History

|History
History2020-05-23T21:19:54-07:00

By: Alan D. Fischer

Arizona bicycle road racing has changed a lot during its long and colorful
history. Items that would be considered antiquities today, like wool shorts
and jerseys, leather hairnet helmets, toe straps and bikes with only 10
gears (no indexing, of course) were good enough to use, and good enough to
win with back then.

After losing much of its popularity to the motor car, bike racing began to
return after World War II in scattered areas of the country. The sport
migrated here from other areas as participants moved to the state. The
University of Arizona, which attracted students from across the nation, was
a fertile ground for racers to get together and train.

Two of the earliest Arizona clubs were the Phoenix Comsumers’ Cycle Club and
the Tucson Wheelmen.
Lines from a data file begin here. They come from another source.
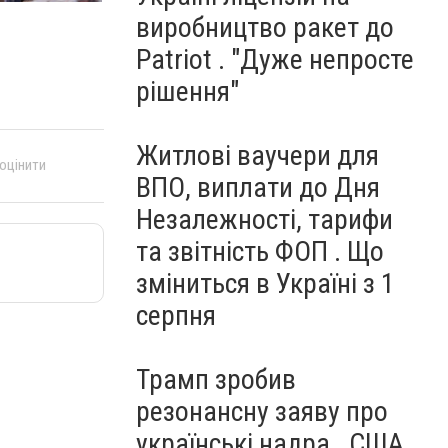
виробництво ракет до
Patriot . "Дуже непросте
рішення"
Житлові ваучери для
 оцінити
ВПО, виплати до Дня
Незалежності, тарифи
та звітність ФОП . Що
зміниться в Україні з 1
серпня
Трамп зробив
резонансну заяву про
українські надра . США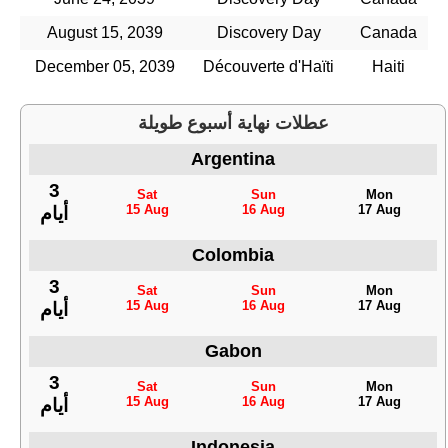
August 15, 2039
Discovery Day
Canada
December 05, 2039
Découverte d'Haïti
Haiti
عطلات نهاية أسبوع طويلة
Argentina
3
Sat
Sun
Mon
15 Aug
16 Aug
17 Aug
أيام
Colombia
3
Sat
Sun
Mon
15 Aug
16 Aug
17 Aug
أيام
Gabon
3
Sat
Sun
Mon
15 Aug
16 Aug
17 Aug
أيام
Indonesia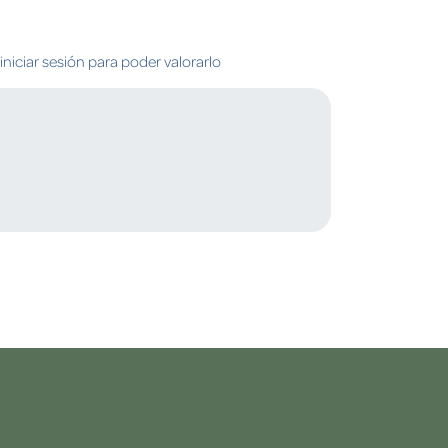
niciar sesión para poder valorarlo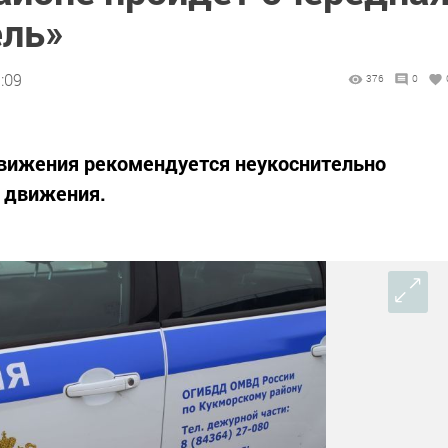
ель»
:09
376
0
вижения рекомендуется неукоснительно
 движения.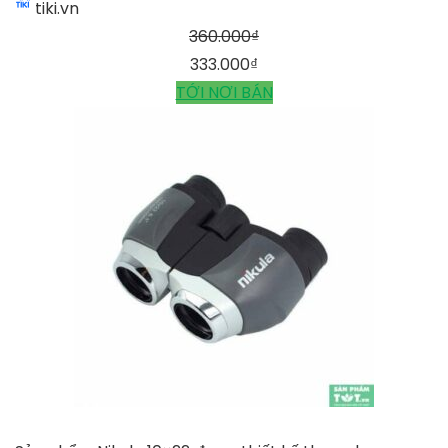
tiki.vn
360.000
₫
333.000
₫
TỚI NƠI BÁN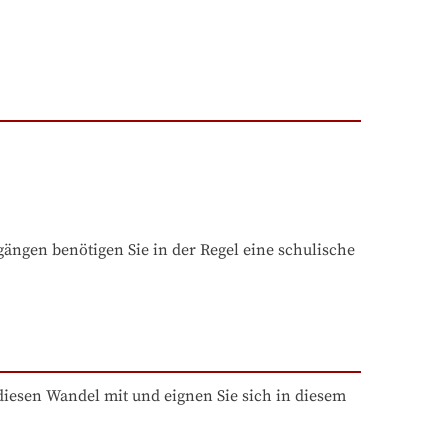
ngen benötigen Sie in der Regel eine schulische 
iesen Wandel mit und eignen Sie sich in diesem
They were the fertile soil from which the sport
germinated and grew.

The first recorded bicycle race in the modern area was April 28, 1968 when a
handful of racers from Phoenix and Tucson tackled the climb of Mt. Lemmon
north of Tucson. Mike Keller won the climb with a time of 2 hours, 20
minutes for the 31-mile event. Karl Broberg finished second, 10 minutes
behind. The event was stopped by local law enforcement officials not used to
seeing packs of cyclists on the roads. The race was stopped and riders were
admonished to ride single file up the climb, with no passing allowed. But
after the officers left, racing resumed.

After the inaugural Mt. Lemmon event, races gradually became more plentiful.
A strong Phoenix vs. Tucson rivalry developed, as the riders duked it out
each weekend.

Arizonans developed a reputation as strong climbers. The Iron Horse Classic
which climbs Coal Bank and Molas Passes between Durango and Silverton,
Colorado, has seen numerous Arizona victors. John Timbers and Louella Holter
won two each, and Bob Cook and Tom Sain, who were Arizona residents for a
while, also won the event. Mark Wilson won the Senior 1-II event at
California’s San Gabriel Hill Climb as a junior. And Cook was strong in
several editions of the Red Zinger, which later became the Coors Classic.
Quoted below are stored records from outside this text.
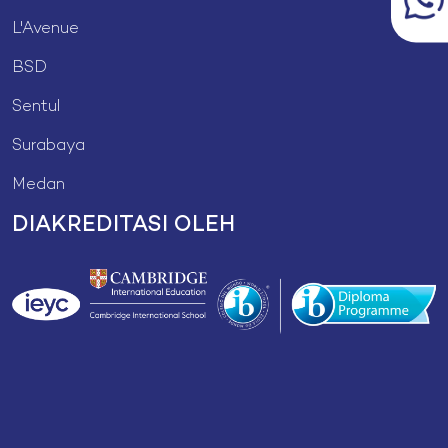
L'Avenue
BSD
Sentul
Surabaya
Medan
DIAKREDITASI OLEH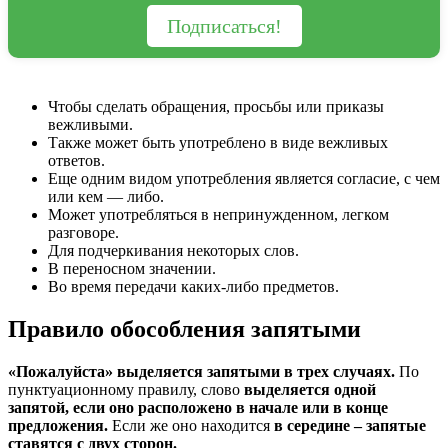
Подписаться!
Чтобы сделать обращения, просьбы или приказы
вежливыми.
Также может быть употреблено в виде вежливых
ответов.
Еще одним видом употребления является согласие, с чем
или кем — либо.
Может употребляться в непринужденном, легком
разговоре.
Для подчеркивания некоторых слов.
В переносном значении.
Во время передачи каких-либо предметов.
Правило обособления запятыми
«Пожалуйста» выделяется запятыми в трех случаях.
По
пунктуационному правилу, слово
выделяется одной
запятой, если оно расположено в начале или в конце
предложения.
Если же оно находится
в середине – запятые
ставятся с двух сторон.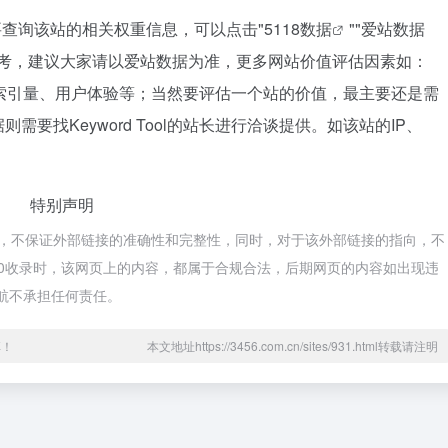
你需要查询该站的相关权重信息，可以点击"
5118数据
""
爱站数据
参考，建议大家请以爱站数据为准，更多网站价值评估因素如：
录以及索引量、用户体验等；当然要评估一个站的价值，最主要还是需
要找Keyword Tool的站长进行洽谈提供。如该站的IP、
特别声明
来源于网络，不保证外部链接的准确性和完整性，同时，对于该外部链接的指向，不
午1:20收录时，该网页上的内容，都属于合规合法，后期网页的内容如出现违
导航不承担任何责任。
享！
本文地址https://3456.com.cn/sites/931.html转载请注明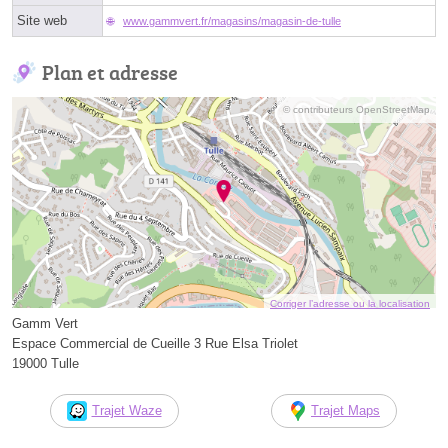
Site web
www.gammvert.fr/magasins/magasin-de-tulle
Plan et adresse
© contributeurs OpenStreetMap
Corriger l’adresse ou la localisation
Gamm Vert
Espace Commercial de Cueille 3 Rue Elsa Triolet
19000 Tulle
Trajet Waze
Trajet Maps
Along with the Mt. Lemmon Hill Climb, another challenging climbing events
was the Mining Country Classic, which included three long mountains in its
93 mile circuit through Miami, Superior and Globe. Even though the event
attracted top fields from the west, Arizona riders, like Tom Nesdill,
frequently won.

The prize jewel of Arizona racing has been La Vuelta de Bisbee. Growing from
a point to point road race from Tucson to Bisbee, the race has grown to one
of the nation’s top stage races. John Timbers was instrumental in the
development of the race, and many others have worked hard to make it what it
is today.

A skinny blond 16-year-old kid named Greg LeMond won the race in 1978,
spankling the best that American cycling had to offer and denying Bob Cook a
repeat of his win a year before. The stage race started out humbly, with a
time trial, road race, and flat criterium in Warren Park. Quite a difference
from the five-day extravaganza we see today.
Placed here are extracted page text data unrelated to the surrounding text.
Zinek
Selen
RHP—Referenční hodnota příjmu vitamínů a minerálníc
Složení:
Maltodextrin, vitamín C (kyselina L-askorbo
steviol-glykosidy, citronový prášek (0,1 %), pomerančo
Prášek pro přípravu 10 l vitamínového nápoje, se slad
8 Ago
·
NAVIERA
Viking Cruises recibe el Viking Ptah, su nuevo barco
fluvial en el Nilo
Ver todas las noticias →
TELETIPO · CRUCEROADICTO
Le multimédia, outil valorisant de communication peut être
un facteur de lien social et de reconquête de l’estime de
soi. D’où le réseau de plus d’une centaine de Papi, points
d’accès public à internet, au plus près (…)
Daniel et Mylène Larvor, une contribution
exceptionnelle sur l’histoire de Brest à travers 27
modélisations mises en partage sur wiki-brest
Arizona also hosted the national championships in 1980. The road race was
brutal, covering about two-thirds of the steep uphill La Vuelta prologue
before plunging back down into town on the highway. The only flat part was
about 50 meters entering the finish area. Only a handful of riders finished,
as Dale Stetina and Beth Heiden won the senior titles. Heiden and Tom
Doughty won the senior time trial jerseys. Local favorite and Bisbee
resident Tom Sain was favored in the time trial, but a mechanical ruined his
chances. In the team time trial event, Arizona placed third. Tom Sain
anchored the team, and Doug Brawley, Ross Potoff and Bob Reis aided in the
bronze medal effort. Sain got sick and was unable to contest the road race
in front of his fans.

Arizona also hosted an international women’s race in 1978 that attracted
some of the world’s best cyclists to Tucson. The event itself was a huge
success, but experienced sponsorship problems in the form of a lack of funds
to pay a big airline bill for bringing the riders across the Atlantic. The
ensuing legal hassles pretty much ended the Tucson Wheelmen for several
years until it was later revived by Andy Gilmour.

Currenty Olympian Kent Bostick began his racing career while attending
graduate school at the University of Arizona. In his early racing days his
mechanical abilities did not match is physical ones, and he regularly
experienced bike problems like having his bottom bracket fall out.

Family support was common and important in the early days. Families would
load up the car with bikes and go to the races. Mark and Tim Wilson, Mike
and Tom Nesdill, and Barry and Brian Smith, were all dominant riders both
locally and beyond.

The sport has grown dramatically from the time when Tom Kelly, a legendary
fixture in the early days, said he knew everyone in Tucson with a 10-speed
and a pair of black shorts. Today people enter the sport, try a few races
and drop out. There is very little of the continuity, and sense of
community, Arizona cycling once enjoyed.